• _Exercise goal_: Return each line of the listing below, unchanged, and omit the images.
*** Supplied material ***
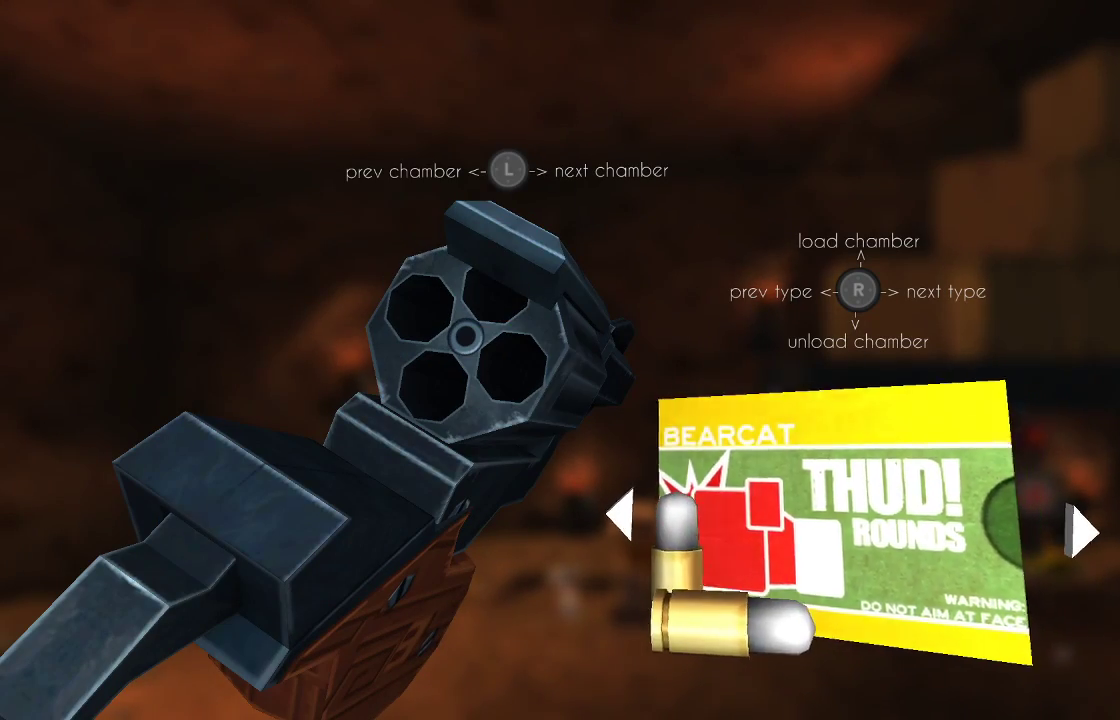
{"buttons": [], "left_stick": "center", "right_stick": "center", "events": [[33, "right_stick", "center"], [167, "right_stick", "left"], [300, "right_stick", "center"]]}
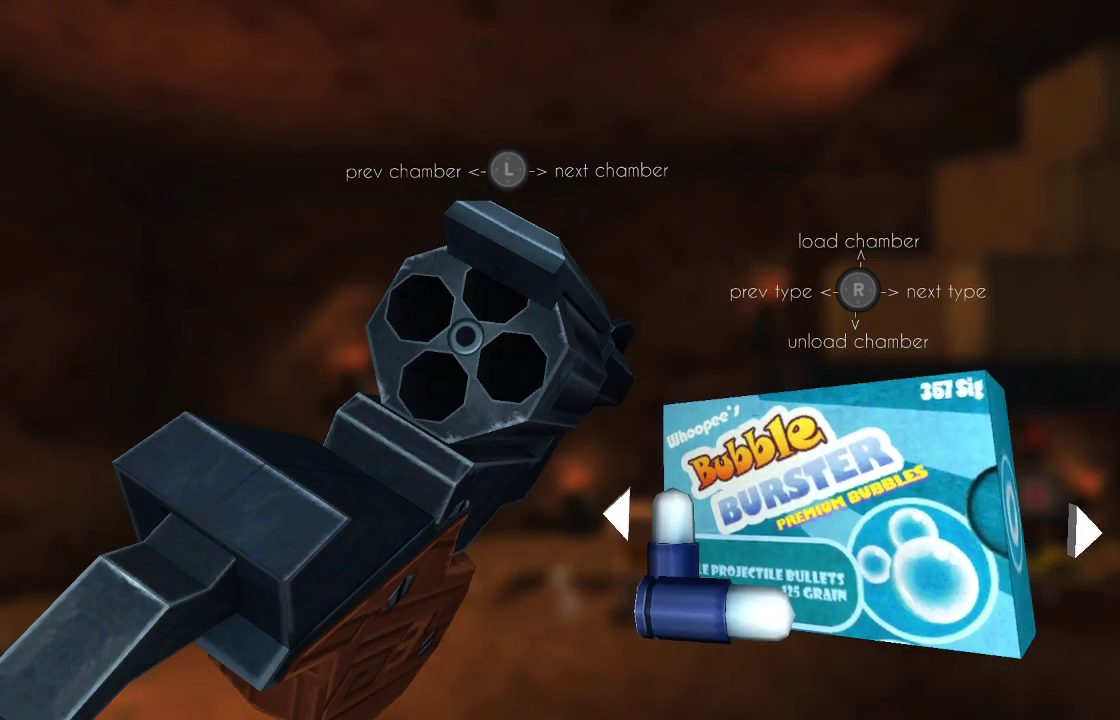
{"buttons": [], "left_stick": "center", "right_stick": "up", "events": [[100, "right_stick", "left"], [233, "right_stick", "center"], [433, "right_stick", "up"]]}
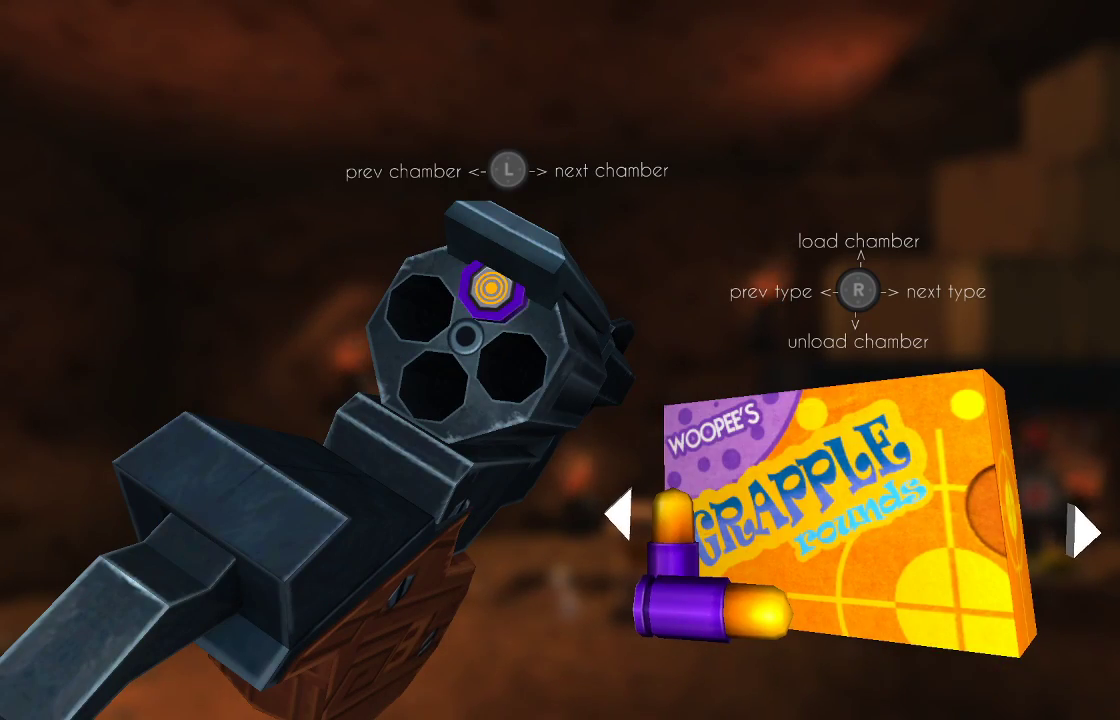
{"buttons": [], "left_stick": "center", "right_stick": "center", "events": [[33, "right_stick", "center"], [300, "left_stick", "right"], [367, "right_stick", "up"], [400, "left_stick", "center"], [500, "right_stick", "center"]]}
*** End of Supplied material ***
• _Task output_:
{"buttons": [], "left_stick": "center", "right_stick": "center", "events": [[33, "right_stick", "center"], [167, "right_stick", "left"], [300, "right_stick", "center"]]}
{"buttons": [], "left_stick": "center", "right_stick": "up", "events": [[100, "right_stick", "left"], [233, "right_stick", "center"], [433, "right_stick", "up"]]}
{"buttons": [], "left_stick": "center", "right_stick": "center", "events": [[33, "right_stick", "center"], [300, "left_stick", "right"], [367, "right_stick", "up"], [400, "left_stick", "center"], [500, "right_stick", "center"]]}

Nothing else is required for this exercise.